** EXCERPT PROVIDED **
Post by Seth » Sun Nov 01, 2015 12:41 am

Hermit wrote:
Seth wrote:What happened prior to the 1990s is not relevant to what's happening today: More guns, less crime.
In short, "more guns, less crime" is true, except when it isn't. Therefore it is true? Curious concept.
Well, sort of. Remember we're discussing a timeline here, and the social history of the country is an important factor in analyzing the causes of, and cures for, violent crime.

As I said before, prior to about 1990 (which I will set as a general point of demarcation for ease of use), and from 1960 to 1990, several factors affected violent crime rates including the establishment of the welfare state and the concentration of the poor in urban slums which decayed over time, the crack cocaine epidemic, the civil rights conflict and other historical factors that also affected how and where crime was concentrated, which was, and still is, primarily in the inner-city minority areas.

During that period, while gun ownership increased with population increases, because of widespread laws against carrying in public the effect of this increase was mostly muted and limited to areas outside of the high-crime cities, which all but universally stringently banned guns and almost completely banned concealed carry.

When crime peaked in the 1990s, state legislatures began examining Florida's experiment with shall-issue concealed carry and saw the obvious benefits and lack of negative impacts and began expanding their own programs. This coincided with radical and ongoing drops in violent crime rates...and in fact all categories of crime with some exceptions in the property crime category. During the same period, with the liberalization of both concealed carry laws and the concurrent loosening of restrictions on urban residents obtaining firearms lawfully, except for places like NYC, Chicago, Detroit and LA, there was no evidence of an increase in gun crime, gun accidents or misbehavior by licensed persons, so the expansion spread and now covers all 50 states to one degree or another. This lack of negative consequences and self-evident positive consequences of liberalizing CCW was so compelling that it persuaded the Supreme Court in the McDonald case, to declare that Chicago's absolute ban on handguns, even in the home, to be unconstitutional. As Chicago tried to defy the forces of history, the Court said specifically that because Chicago could not substantiate ANY of it's claims about a link between lawful gun ownership and violent crime, its laws violated the constitutional rights of Mr. McDonald, a poor black man who had applied for a handgun permit so he could keep a handgun in his home for self defense.

The point is that the correlation of more guns and less crime is specifically related to not the raw number of guns in society, but to who specifically possesses them and where they may do so. It was the liberalization of the laws regarding carrying concealed handguns in public rather than just in one's home (as the McDonald Court held) that is largely correlated with, and I would even go so far as to say caused the precipitous drops in violent crime, especially street crime, as criminals came to learn that their intended victims were no longer rendered completely defenseless by the government but might actually be armed and prepared to kill their attackers if necessary.

** PROVIDED MATERIAL **
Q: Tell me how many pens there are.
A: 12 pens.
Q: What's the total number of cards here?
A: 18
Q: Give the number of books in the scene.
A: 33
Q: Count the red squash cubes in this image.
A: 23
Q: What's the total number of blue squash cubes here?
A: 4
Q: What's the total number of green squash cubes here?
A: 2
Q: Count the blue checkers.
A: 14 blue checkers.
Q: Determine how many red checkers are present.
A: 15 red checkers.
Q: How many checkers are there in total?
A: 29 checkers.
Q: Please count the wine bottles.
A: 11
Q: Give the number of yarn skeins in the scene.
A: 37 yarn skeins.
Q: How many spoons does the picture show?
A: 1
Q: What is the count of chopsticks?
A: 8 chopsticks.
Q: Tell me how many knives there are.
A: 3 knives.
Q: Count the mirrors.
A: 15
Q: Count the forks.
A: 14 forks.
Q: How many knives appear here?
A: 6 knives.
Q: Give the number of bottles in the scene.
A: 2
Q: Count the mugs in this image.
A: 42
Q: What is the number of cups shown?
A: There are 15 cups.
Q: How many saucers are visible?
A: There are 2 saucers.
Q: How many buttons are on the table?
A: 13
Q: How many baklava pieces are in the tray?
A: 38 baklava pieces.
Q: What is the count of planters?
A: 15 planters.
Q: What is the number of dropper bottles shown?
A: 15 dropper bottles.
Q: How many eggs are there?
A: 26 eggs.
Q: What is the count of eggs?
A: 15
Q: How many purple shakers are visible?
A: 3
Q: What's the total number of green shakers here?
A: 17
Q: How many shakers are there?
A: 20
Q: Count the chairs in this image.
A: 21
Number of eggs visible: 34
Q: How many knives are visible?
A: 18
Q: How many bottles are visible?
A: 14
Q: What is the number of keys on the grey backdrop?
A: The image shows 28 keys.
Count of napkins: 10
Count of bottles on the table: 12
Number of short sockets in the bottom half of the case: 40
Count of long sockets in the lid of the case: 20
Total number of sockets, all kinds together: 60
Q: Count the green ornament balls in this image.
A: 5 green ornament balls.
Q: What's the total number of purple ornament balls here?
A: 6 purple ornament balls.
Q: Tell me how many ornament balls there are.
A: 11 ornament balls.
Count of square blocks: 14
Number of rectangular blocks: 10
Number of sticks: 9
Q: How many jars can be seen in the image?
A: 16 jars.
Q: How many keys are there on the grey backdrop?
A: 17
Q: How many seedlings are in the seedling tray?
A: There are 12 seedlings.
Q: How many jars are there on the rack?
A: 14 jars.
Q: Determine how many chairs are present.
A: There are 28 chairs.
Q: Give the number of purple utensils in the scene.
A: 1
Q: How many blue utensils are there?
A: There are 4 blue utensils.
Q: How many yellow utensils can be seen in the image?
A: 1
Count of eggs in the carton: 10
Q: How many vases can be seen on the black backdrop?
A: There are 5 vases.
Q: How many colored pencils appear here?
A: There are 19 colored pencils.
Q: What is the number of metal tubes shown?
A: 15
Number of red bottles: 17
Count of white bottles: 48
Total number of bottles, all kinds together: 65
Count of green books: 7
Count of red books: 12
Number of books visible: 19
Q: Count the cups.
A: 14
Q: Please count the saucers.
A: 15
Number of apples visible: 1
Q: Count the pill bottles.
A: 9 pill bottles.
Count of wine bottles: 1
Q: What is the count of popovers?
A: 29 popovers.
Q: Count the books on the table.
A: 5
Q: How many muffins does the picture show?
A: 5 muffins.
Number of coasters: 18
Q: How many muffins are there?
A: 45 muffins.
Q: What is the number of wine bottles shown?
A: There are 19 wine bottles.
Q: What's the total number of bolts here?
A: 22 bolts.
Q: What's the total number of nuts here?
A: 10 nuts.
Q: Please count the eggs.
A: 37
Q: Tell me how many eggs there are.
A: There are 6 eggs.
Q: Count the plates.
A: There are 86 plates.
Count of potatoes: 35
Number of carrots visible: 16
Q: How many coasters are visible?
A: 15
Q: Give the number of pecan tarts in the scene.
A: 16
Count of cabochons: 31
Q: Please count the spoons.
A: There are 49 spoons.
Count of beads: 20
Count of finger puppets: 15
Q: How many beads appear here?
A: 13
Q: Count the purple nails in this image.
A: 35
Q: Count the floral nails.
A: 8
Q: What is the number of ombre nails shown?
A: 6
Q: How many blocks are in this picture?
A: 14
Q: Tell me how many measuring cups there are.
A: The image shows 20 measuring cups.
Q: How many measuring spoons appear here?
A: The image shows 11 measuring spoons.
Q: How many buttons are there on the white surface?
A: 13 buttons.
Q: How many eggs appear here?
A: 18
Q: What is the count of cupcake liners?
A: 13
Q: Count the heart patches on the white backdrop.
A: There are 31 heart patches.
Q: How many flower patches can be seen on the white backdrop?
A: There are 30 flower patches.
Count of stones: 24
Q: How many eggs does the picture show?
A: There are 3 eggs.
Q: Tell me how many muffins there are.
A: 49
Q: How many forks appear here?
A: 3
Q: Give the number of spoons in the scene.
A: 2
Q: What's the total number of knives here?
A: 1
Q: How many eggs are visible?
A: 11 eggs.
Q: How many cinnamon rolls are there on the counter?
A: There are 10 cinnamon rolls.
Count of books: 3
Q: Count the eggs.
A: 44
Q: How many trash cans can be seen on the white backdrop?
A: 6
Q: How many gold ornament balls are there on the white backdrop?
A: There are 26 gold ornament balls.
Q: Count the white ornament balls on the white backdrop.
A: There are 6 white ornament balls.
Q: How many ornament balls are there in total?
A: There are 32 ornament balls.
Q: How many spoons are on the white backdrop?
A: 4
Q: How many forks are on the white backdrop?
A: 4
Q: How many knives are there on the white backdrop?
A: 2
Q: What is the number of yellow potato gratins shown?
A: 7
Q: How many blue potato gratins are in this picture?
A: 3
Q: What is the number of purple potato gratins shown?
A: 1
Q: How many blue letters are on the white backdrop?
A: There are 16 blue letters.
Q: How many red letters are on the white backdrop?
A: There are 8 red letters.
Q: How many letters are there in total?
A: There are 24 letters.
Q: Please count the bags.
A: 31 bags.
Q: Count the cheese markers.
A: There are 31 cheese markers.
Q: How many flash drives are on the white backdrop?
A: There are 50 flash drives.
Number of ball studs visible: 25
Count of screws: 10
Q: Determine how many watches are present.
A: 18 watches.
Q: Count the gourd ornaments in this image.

** WRITTEN REQUEST 1 **
According to the forum post, which state's shall-issue concealed carry experiment did state legislatures start examining when crime peaked in the 1990s?
** WRITTEN REQUEST 2 **
Decide whether each statement agrees with the forum post: (a) Chicago's handgun ban applied even in the home. (b) The expansion of concealed carry now reaches 40 states. (c) The link between more guns and less crime depends on the raw number of guns in society.
** WRITTEN REQUEST 3 **
Copy word for word the stretch of the forum post from "During that period, while" through "banned concealed carry.".

** WRITTEN REPLY 1 **
Florida's.

** WRITTEN REPLY 2 **
(a) Yes: "Chicago's absolute ban on handguns, even in the home"
(b) No: "now covers all 50 states to one degree or another"
(c) No: "not the raw number of guns in society, but to who specifically possesses them and where they may do so"

** WRITTEN REPLY 3 **
During that period, while gun ownership increased with population increases, because of widespread laws against carrying in public the effect of this increase was mostly muted and limited to areas outside of the high-crime cities, which all but universally stringently banned guns and almost completely banned concealed carry.